The elimination of explicit racial bias in most settings may cause providers to become complacent. It is essential to recognize the existence of implicit bias and avoid taking a “not at my practice” approach to dealing with this important issue.
Admitting that racial bias exists in many healthcare settings is neither easy nor comfortable. But doing so on an ongoing, objective basis is critical to the health and well-being of patients. Their lives literally depend on it.
- Arora S., et al. “Fifteen-year trends in management and outcomes of non–ST-segment–elevation myocardial infarction among black and white patients: The ARIC Community Surveillance Study, 2000–2014.” Journal of the American Heart Association, Sept. 20, 2018. Available from: bit.ly/2PRlBcd.
- National Center for Health Statistics. “Life expectancy.” Centers for Disease Control and Prevention. Accessed Oct. 31, 2018. Available from: bit.ly/2mYq8xA.

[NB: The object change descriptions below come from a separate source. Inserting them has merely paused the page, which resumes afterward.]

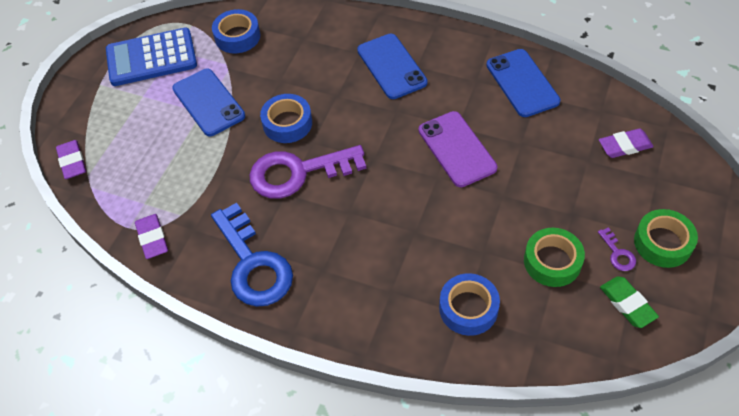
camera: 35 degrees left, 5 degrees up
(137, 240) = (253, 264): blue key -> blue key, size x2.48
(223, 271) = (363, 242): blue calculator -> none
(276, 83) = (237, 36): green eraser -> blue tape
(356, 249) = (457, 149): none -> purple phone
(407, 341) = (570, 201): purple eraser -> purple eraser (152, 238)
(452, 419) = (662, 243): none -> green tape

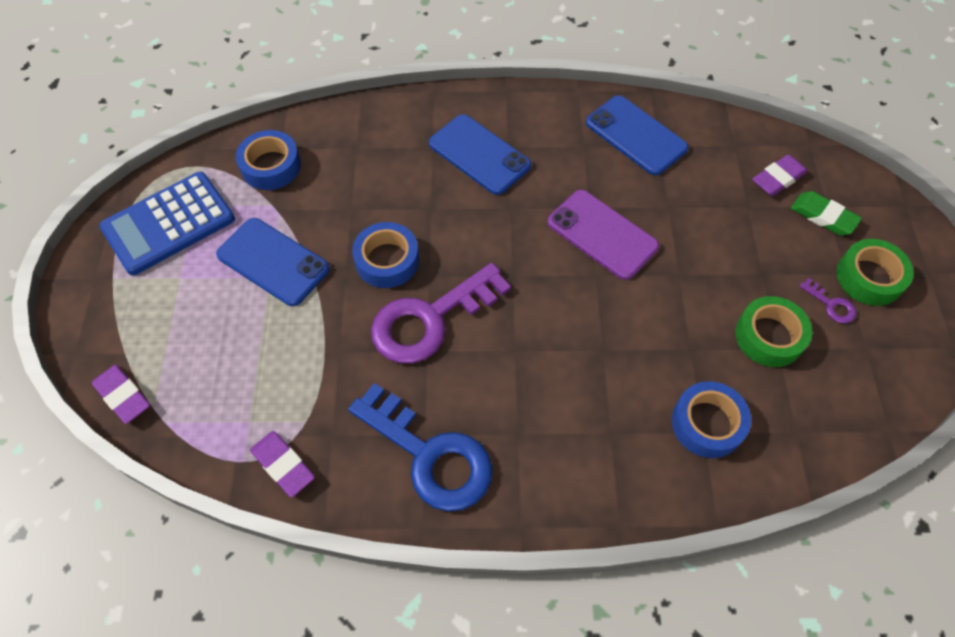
camera: 25 degrees left, 5 degrees up
(627, 304) = (868, 359): green eraser -> green eraser (823, 216)

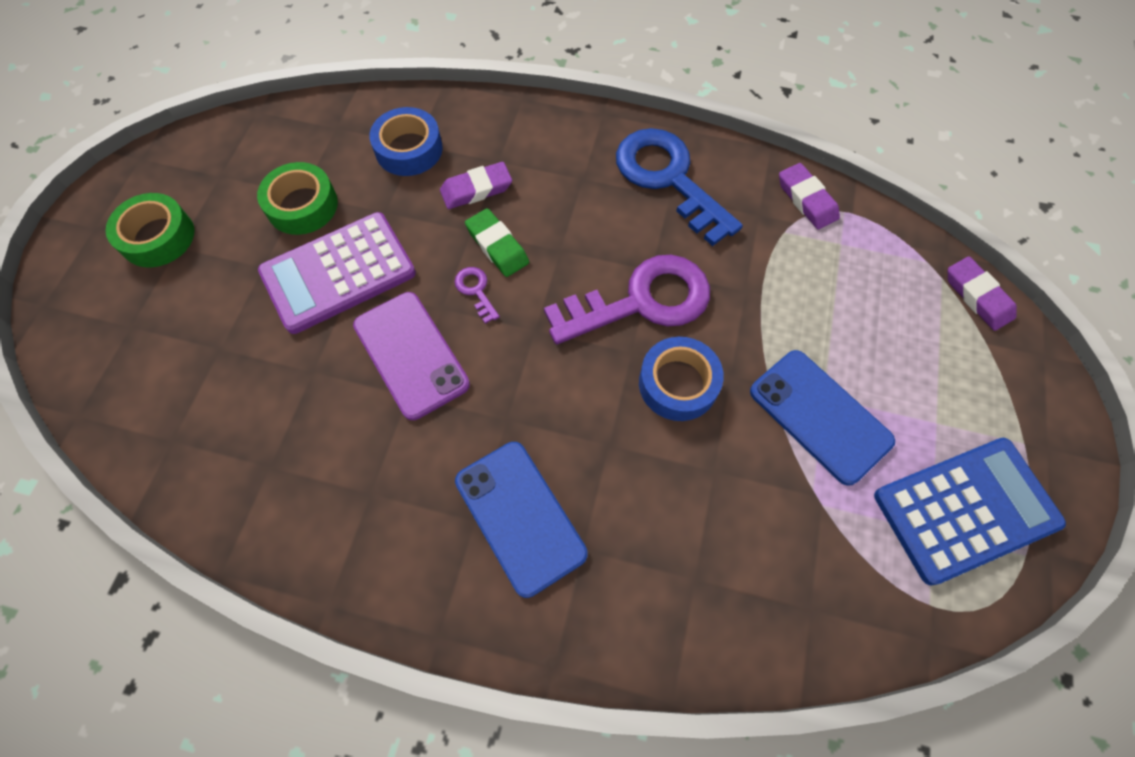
camera: 165 degrees left, 5 degrees up
(271, 166) = (826, 576): blue tape -> none
(636, 135) = (291, 492): blue phone -> none
(696, 283) = (338, 273): none -> purple calculator
(778, 178) = (156, 377): purple eraser -> purple eraser (476, 189)
(823, 216) = (146, 314): green eraser -> green eraser (497, 246)
(831, 305) = (219, 220): purple key -> purple key (476, 291)

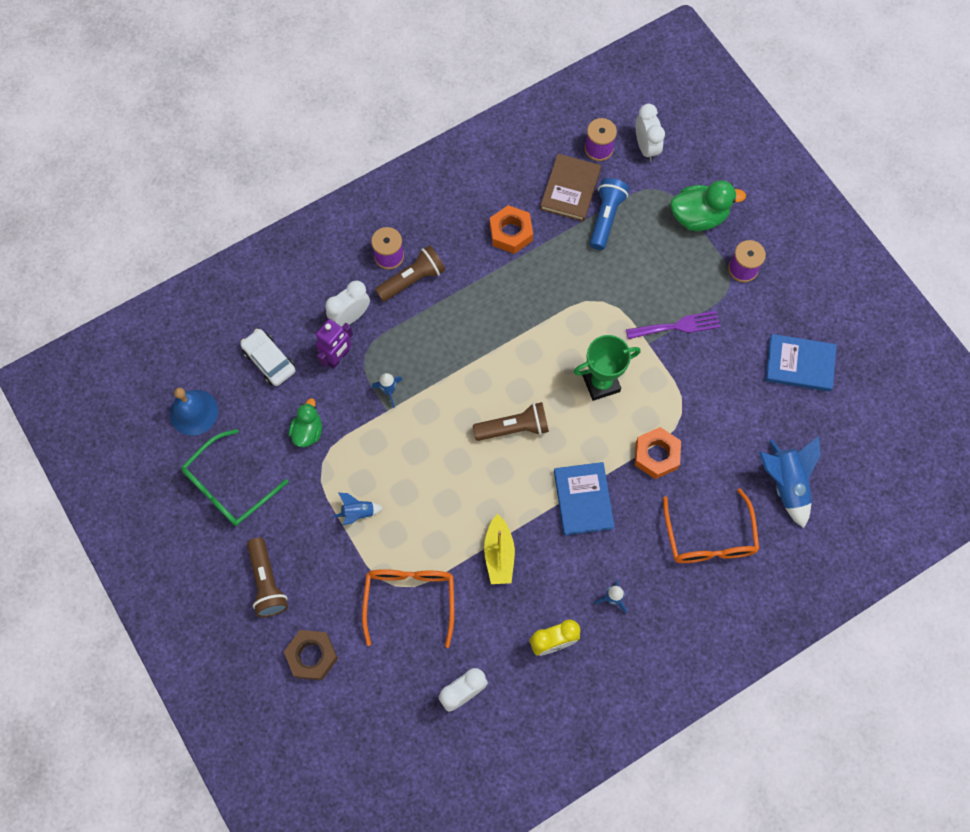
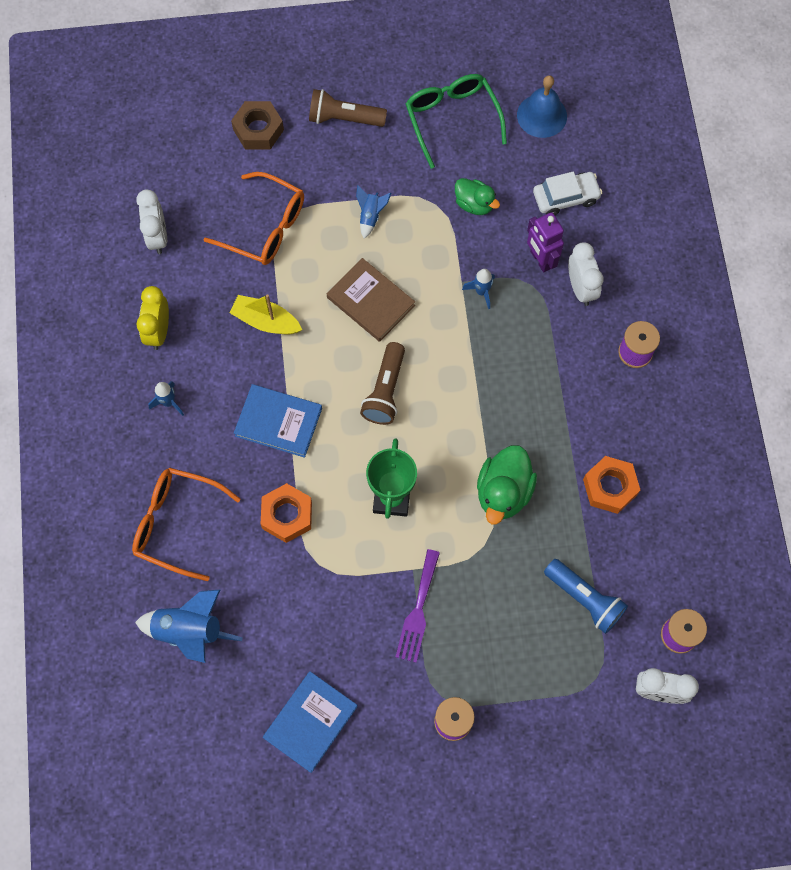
camera: 115 degrees right, 0 degrees up
(412, 279) = (597, 364): brown flashlight -> none
(570, 189) = (638, 577): brown book -> brown book (371, 301)
(698, 217) = (541, 705): green duck -> green duck (503, 492)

- Proactive Health. “Does your doctor have a racial bias? Study suggests false beliefs could affect black patient treatment recommendations.” April 18, 2016. Available from: bit.ly/2OhOixN.
- Hoffman K., et al. “Racial bias in pain assessment and treatment recommendations, and false beliefs about biological differences between blacks and whites.” Proceedings of the National Academy of Sciences of the United States of America, April 4, 2016. Available from: bit.ly/2SwzuyV.